··· RECORDS FOR THIS TASK ···

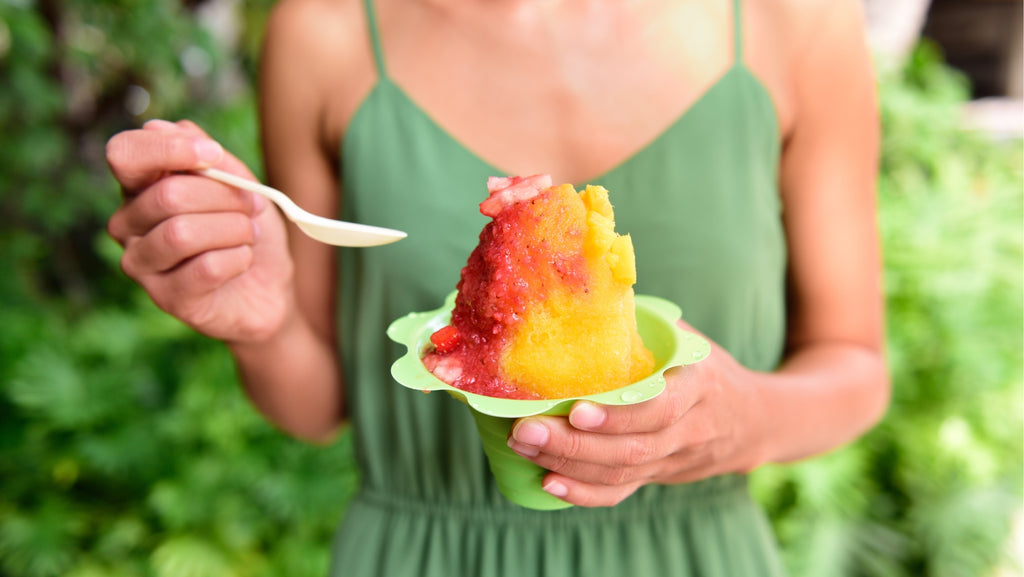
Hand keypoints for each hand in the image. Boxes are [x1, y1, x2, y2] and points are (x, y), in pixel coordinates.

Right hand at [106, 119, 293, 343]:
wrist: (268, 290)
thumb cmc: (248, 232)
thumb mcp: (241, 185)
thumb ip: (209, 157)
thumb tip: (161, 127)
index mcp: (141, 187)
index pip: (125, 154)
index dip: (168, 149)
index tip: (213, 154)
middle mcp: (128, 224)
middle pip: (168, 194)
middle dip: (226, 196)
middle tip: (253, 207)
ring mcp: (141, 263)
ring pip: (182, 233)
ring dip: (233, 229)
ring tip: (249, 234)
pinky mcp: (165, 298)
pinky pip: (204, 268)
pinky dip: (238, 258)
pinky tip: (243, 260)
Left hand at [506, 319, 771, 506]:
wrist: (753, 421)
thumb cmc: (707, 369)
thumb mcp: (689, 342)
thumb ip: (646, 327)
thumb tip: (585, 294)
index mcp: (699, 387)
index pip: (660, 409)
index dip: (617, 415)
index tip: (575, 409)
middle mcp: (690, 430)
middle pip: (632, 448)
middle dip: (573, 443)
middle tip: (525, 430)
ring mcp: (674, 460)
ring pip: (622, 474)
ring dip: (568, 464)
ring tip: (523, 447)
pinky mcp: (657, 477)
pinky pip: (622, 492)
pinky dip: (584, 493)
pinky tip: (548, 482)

···

INSTRUCTIONS TO FOLLOW: Start at the line with "thumb cmc: (707, 369)". Give that line and every line after it again, word for word, through the last line above.

OUTPUT OF THE TASK:
thumb cmc: (707, 369)
thumb mcp: (689, 342)
thumb ip: (646, 327)
thumb tip: (585, 294)
index mcp: (699, 387)
index pip: (660, 409)
index dip: (617, 415)
index tip: (575, 409)
middle mcp: (690, 430)
middle pip: (632, 448)
middle dip: (573, 443)
middle tip: (525, 430)
ring mcp: (674, 460)
ring pip: (622, 474)
ring dip: (568, 464)
ring tip: (523, 447)
pinky mcp: (657, 477)
pinky pip: (622, 492)
pinky dip: (584, 493)
pinky tip: (548, 482)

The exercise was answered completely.